@bluegreen
> Well since you ask java doesnt' do deterministic finalization because [reasons]
>It's more complicated than you made out. Generational, Mark-sweep, compacting -- none of these can immediately pick up all dead objects. The only thing that can approach this is reference counting which has other problems (speed, overhead), and still can't make immediacy guarantees (consider cycles).
>More: <http://msdn.microsoft.com/hi-in/magazine/bb985010%28en-us%29.aspx>, look for "There are several reasons for this" for a summary, but this doesn't do justice. Conflating garbage collection and object finalisation was recognised as a bad idea back in the 80s by Modula 3's designers, but Java's creators were too witless to learn the lesson (like so many others they fail to learn), so Microsoft had to follow on and we all move backwards, again.
Agreed, more to it than meets the eye.
Re Actor, I've come across that before, but thank you for the link.
Re Design/Frameworks/language stuff,
I suppose my point is just that most errors security or otherwise are design flaws that can be eradicated if you want to throw enough time/money at the problem.
The MSDN link has a nice example on it, take this part when referring to c# finalizers vs c++ destructors "Don't let the identical syntax fool you." (this is a design flaw, two separate concepts that are easily conflated, with the same syntax)
Re Erlang/Concurrancy
It's more that there are messages buses like rabbitmq that do the heavy lifting, I'm know you can do the same thing in other languages but this works out of the box for my application needs YMMV.
Using a message broker e.g. rabbitmq, just makes the producers/consumers simpler to write, they aren't aware that erlang/rabbitmq is used.

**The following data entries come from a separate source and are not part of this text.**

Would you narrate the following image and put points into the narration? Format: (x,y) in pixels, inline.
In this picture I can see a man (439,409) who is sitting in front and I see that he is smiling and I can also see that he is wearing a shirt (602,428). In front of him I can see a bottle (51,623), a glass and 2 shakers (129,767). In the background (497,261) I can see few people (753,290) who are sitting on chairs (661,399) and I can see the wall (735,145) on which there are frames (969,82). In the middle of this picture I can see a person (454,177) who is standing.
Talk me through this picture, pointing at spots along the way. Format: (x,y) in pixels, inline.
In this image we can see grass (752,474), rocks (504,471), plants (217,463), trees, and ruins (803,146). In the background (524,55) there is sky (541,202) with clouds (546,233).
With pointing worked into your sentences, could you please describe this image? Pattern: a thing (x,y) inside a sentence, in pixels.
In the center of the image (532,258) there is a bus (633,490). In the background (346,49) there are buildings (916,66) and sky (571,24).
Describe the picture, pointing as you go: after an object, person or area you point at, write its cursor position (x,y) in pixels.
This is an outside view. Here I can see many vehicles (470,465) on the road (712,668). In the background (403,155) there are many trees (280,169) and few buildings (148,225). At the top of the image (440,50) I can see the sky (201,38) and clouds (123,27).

nice. that aside, it's quite a balanced article, again ta for the link.
Re java pre-processor,
I made a crude attempt at this years ago (pre-java generics), using java as the output from a simple generation language that added explicit calls to allow *more deterministic* code. Generics replaced 95% of the benefit of my little tool, so I mothballed it. But using Java pre-processing is already here, I think (too lazy to verify) at least one of the google tools pre-processes some other language into java, and annotations while not preprocessing in the trad sense surely blur the line.
using C++ would work too.
> think peer nodes associations
this patent troll explains it quite well http://www.faqs.org/patents/app/20080307094
> 5) Strategies exist in languages with determinstic finalization e.g. allowing resource management to be implicitly bound to object lifetime with the language doing the work rather than the developer.

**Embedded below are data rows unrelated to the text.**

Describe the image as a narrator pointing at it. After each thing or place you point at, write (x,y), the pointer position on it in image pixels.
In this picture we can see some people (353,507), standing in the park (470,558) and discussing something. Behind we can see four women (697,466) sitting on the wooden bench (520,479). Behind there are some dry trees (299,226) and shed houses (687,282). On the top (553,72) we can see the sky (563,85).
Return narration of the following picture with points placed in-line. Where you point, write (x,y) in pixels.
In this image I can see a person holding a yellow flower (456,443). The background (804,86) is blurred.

>I think you are thinking of C/C++ where object lifetimes are explicitly and sharply delimited by free() or implicitly by subroutine returns. It is reasonable, I suppose, to ask that Java provide some kind of equivalent to smart pointers so things happen automatically on subroutine returns, but there's not much you can do about other objects you intend to have longer lives. If you want deterministic deallocation for "local" variables, you have to wrap a try/finally around the routine body.
I was, and I accept that smart pointers won't solve everything.
> 6) A data point, there are plenty of garbage collectors for C/C++ yet GC is not that widely used for what ever reason, perhaps because of point five).
These are conservative garbage collectors (I'm sure wiki has an article. Read up on them and have nightmares) and they don't provide the behaviour you are asking for.
I know what they are, cheers.
> 7) These stategies are examples of designing out problems rather than coding round them, using say explicit calls to synchonization primitives like mutexes.
I don't know what you're saying that I have a tendency to build frameworks to hide grubby detail in the same way that you suggested wrapping realloc(), but typically on a bigger scale. I guess that's easy to say though.
That realloc bug is present in a decent proportion of C code from compilers to virtual machines, that's a pretty big R-O-I for ~15 line of code, that designs out the error rising from the disparity between how people percive realloc() and how it's specified by the C standard.
Exactly as C# finializer syntax reintroduces the "realloc bug" by virtue of the disparity between how people percive "~foo" in C# and how it's specified by the C# specification/standard.
Design Again:
For example when you enter a numeric value in an application ui/ (This is more about preventing cockups rather than malice)
1) you can enter a number into a text input field then validate
2) pick from pre-verified data e.g. valid numbers from drop down.
13)I don't think resource/memory management too big a deal,
then you're a better person than I.
I'll take your word for it ;) but I only meant that shared resource management problems are well documented and understood, distributed resource/concurrency access issues are less well understood.
> (re. erlang) I don't have memory leaks,
Hmm. Is that because Erlang has a garbage collector?
No, it's because it's implements the non-shared state concurrency model in a functional language which *has a garbage collector* :)
Pint, because I need one, why don't you join me in raising a glass.